Carriers of contamination: heavy metals in Ganga River suspended particles
Mohit Aggarwal, Pradyut Anand, Deepika Varshney, Bayram Ateş
Abstract
Abstract The Ganga, a critical lifeline for nearly 400 million people, is increasingly threatened by heavy metal contamination from industrial effluents, agricultural runoff, and urban discharge. This study quantified eight heavy metals—iron (Fe), manganese (Mn), zinc (Zn), chromium (Cr), lead (Pb), nickel (Ni), copper (Cu), and cadmium (Cd)—in suspended solid particles collected from ten sites along a 210-kilometer stretch between Kanpur and Prayagraj, Uttar Pradesh, in July 2024. Suspended particulates were isolated by membrane filtration and analyzed using Atomic Absorption Spectrophotometry (AAS). Median concentrations (μg/g) were Fe (47,246), Mn (940), Zn (206), Cr (122), Pb (65.5), Ni (64.8), Cu (61.3), and Cd (1.61), with the highest values for Fe, Mn, Zn, Pb, and Cu observed at Nawabganj and Manikpur. Enrichment Factor (EF) analysis, using Fe as the reference element, indicated minor anthropogenic enrichment for Pb (1.32), Cd (1.27), Zn (1.20), Cr (1.13), and Ni (1.07), particularly at Dalmau Bridge, Unchahar, Nawabganj, and Manikpur.

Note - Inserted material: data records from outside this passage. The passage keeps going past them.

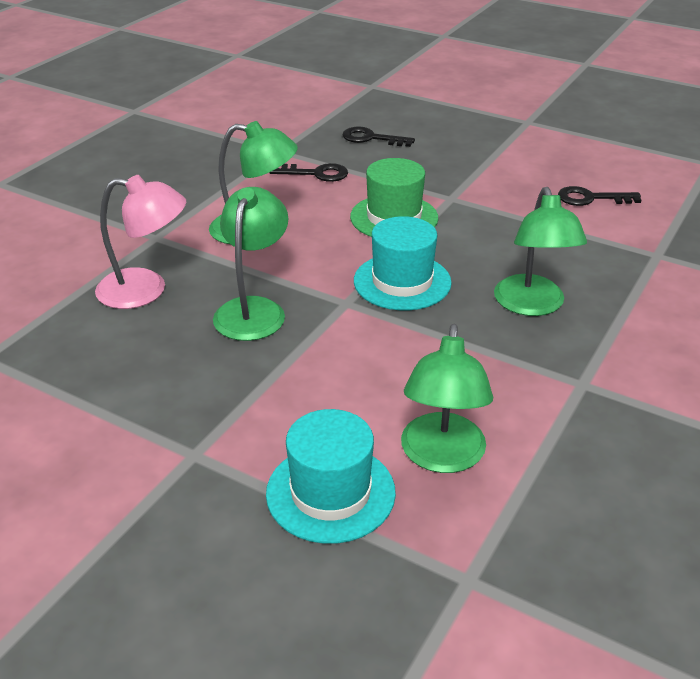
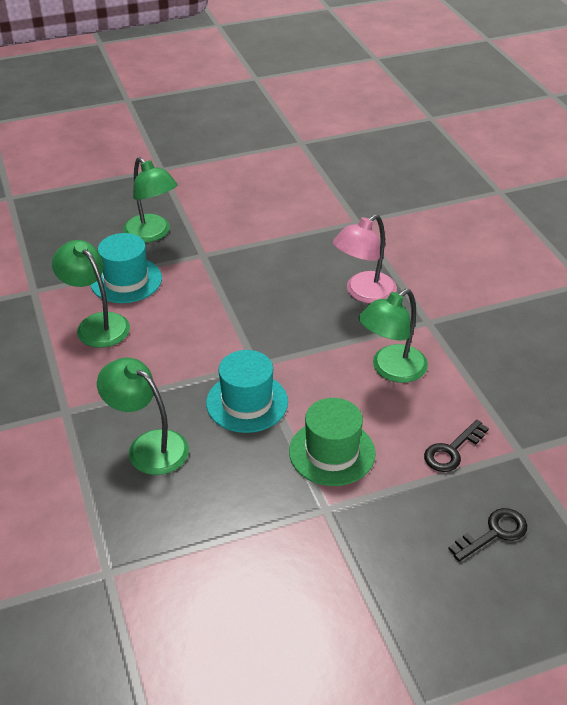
camera: 130 degrees right, 5 degrees up
(253, 309) = (294, 324): green lamp -> green lamp (152, 234)
(591, 198) = (223, 609): black key -> none

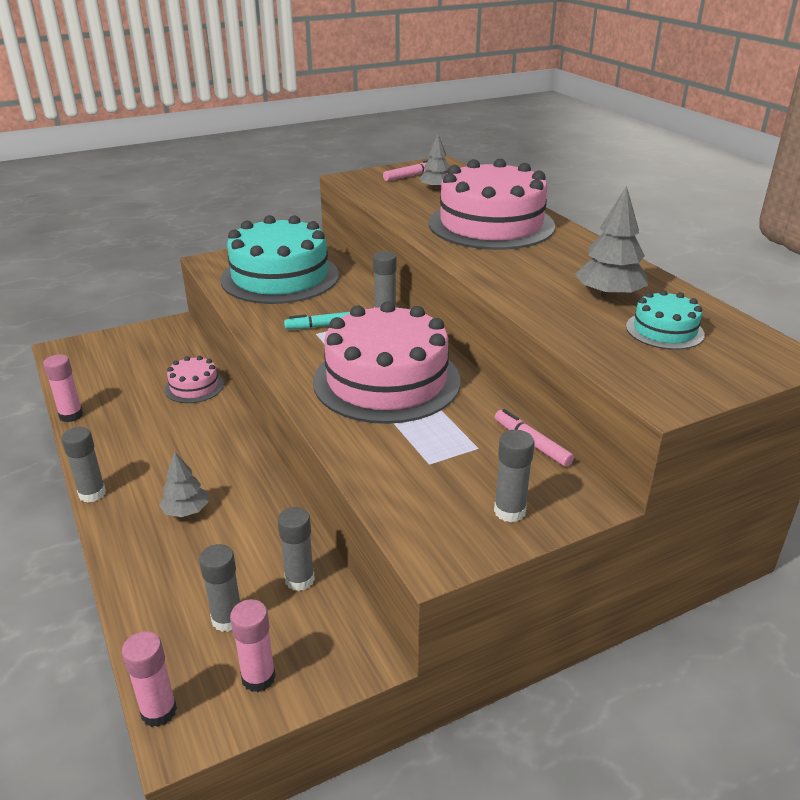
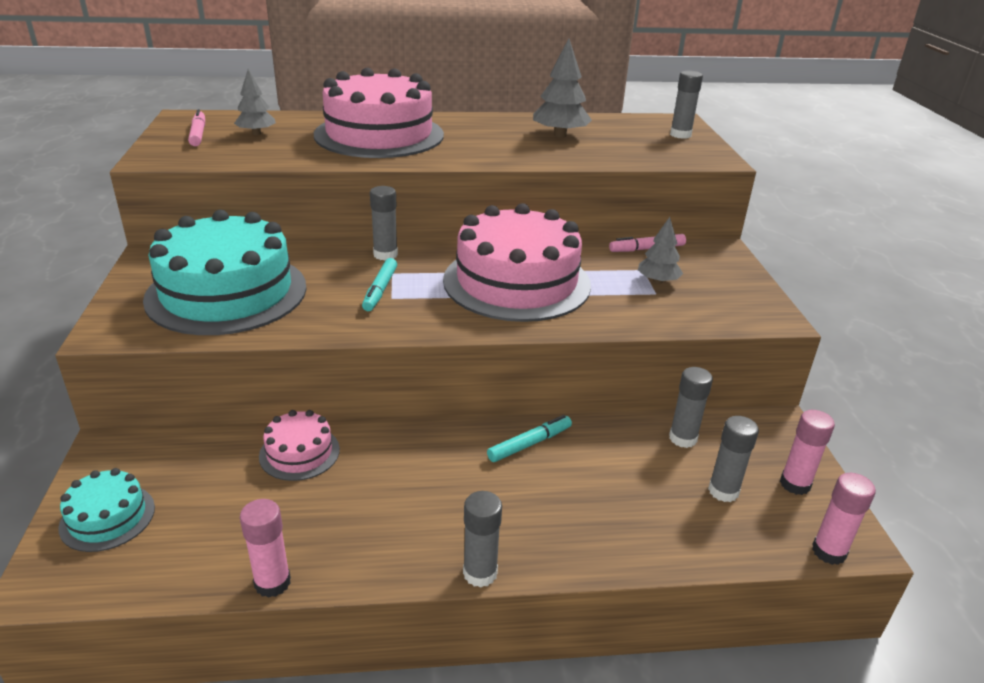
camera: 70 degrees left, 0 degrees up
(186, 511) = (552, 495): grey tree -> grey tree (657, 281)
(248, 485) = (529, 444): none -> turquoise marker
(509, 511) = (727, 278): grey glue stick -> grey glue stick (680, 135)
(664, 330) = (625, 136): turquoise cake -> turquoise cake (107, 517)

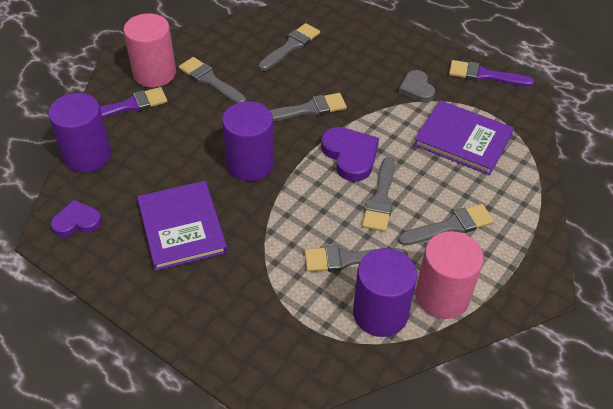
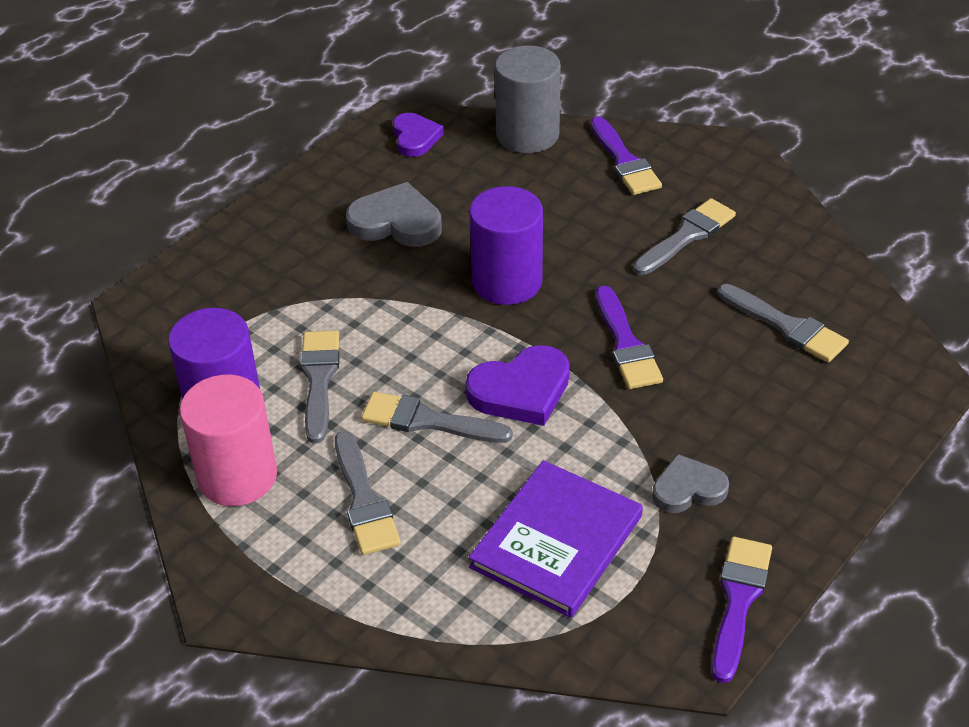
camera: 95 degrees right, 5 degrees down
(87, 155) = (527, 135): purple cylinder -> grey cylinder
(154, 73) = (697, 180): pink cylinder -> none
(182, 227) = (396, 222): purple book -> grey heart
(308, 109) = (626, 344): grey brush -> purple brush

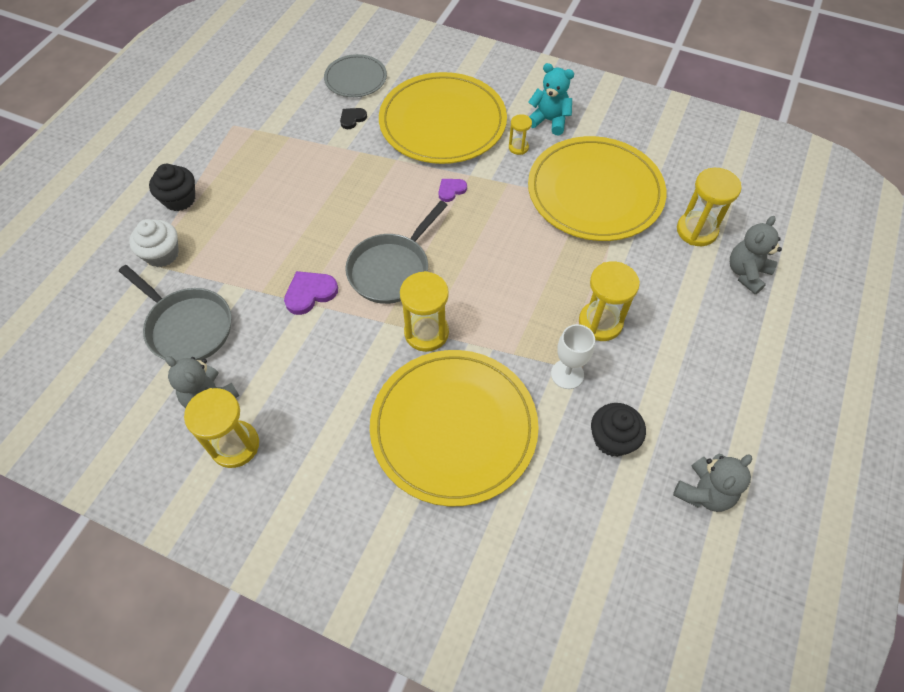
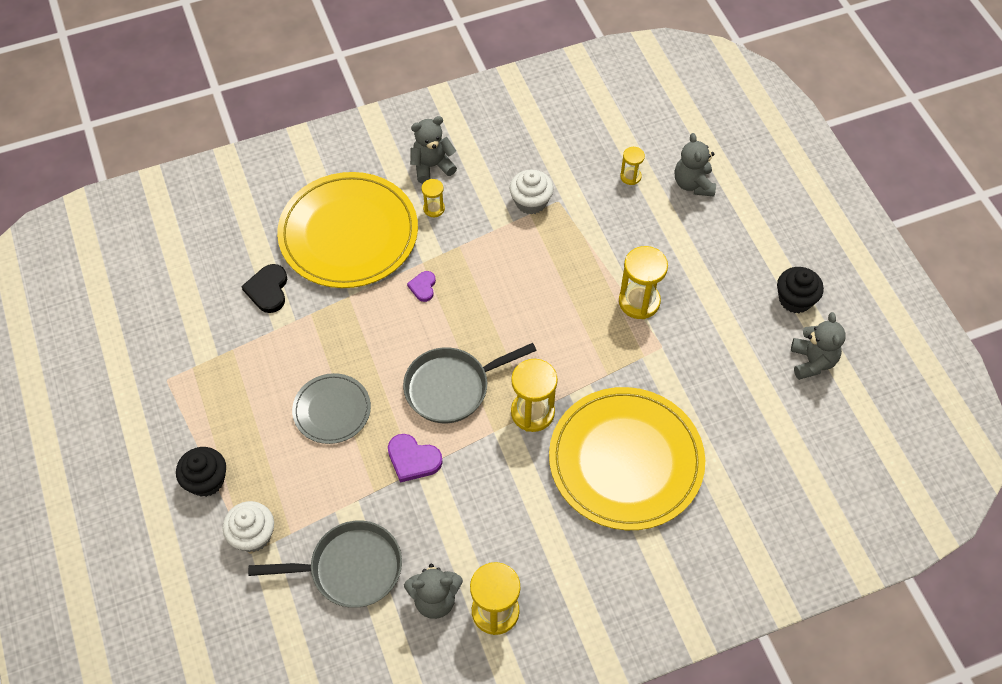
camera: 45 degrees left, 0 degrees up
(310, 293) = (413, 459): purple heart -> purple heart turned 75 degrees counterclockwise
(352, 119) = (268, 290): black heart -> black heart, size x1.58
(355, 78) = (225, 251): grey plate -> grey plate (332, 410)
(392, 269) = (452, 387): grey pan -> grey pan turned 75 degrees clockwise
(549, 121) = (432, 166): turquoise teddy bear -> grey teddy bear
(567, 374) = (656, 357): white goblet -> none
(595, 192) = (531, 202): yellow plate -> white cupcake
(612, 439) = (728, 376): black cupcake -> black cupcake (795, 299)
(696, 230) = (630, 176): yellow hourglass -> yellow hourglass, size x0.54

Mn and Cu showed EF values below 1, suggesting predominantly natural origins, although strong inter-metal correlations point to potential industrial sources for Cu. Multivariate statistical tools (PCA, clustering) revealed spatial contamination patterns and identified Nawabganj and Manikpur as consistent pollution hotspots. Compared to global rivers, the Ganga exhibited significantly higher suspended solid heavy metal loads (e.g., Pb: 65.5 μg g −1 versus Yangtze: 43 μg g −1 ). These findings underscore the urgent need for site-specific pollution control, stricter discharge regulations, and long-term ecological monitoring. This study provides a replicable framework for riverine metal pollution assessment and supports sustainable management initiatives like the Namami Gange program.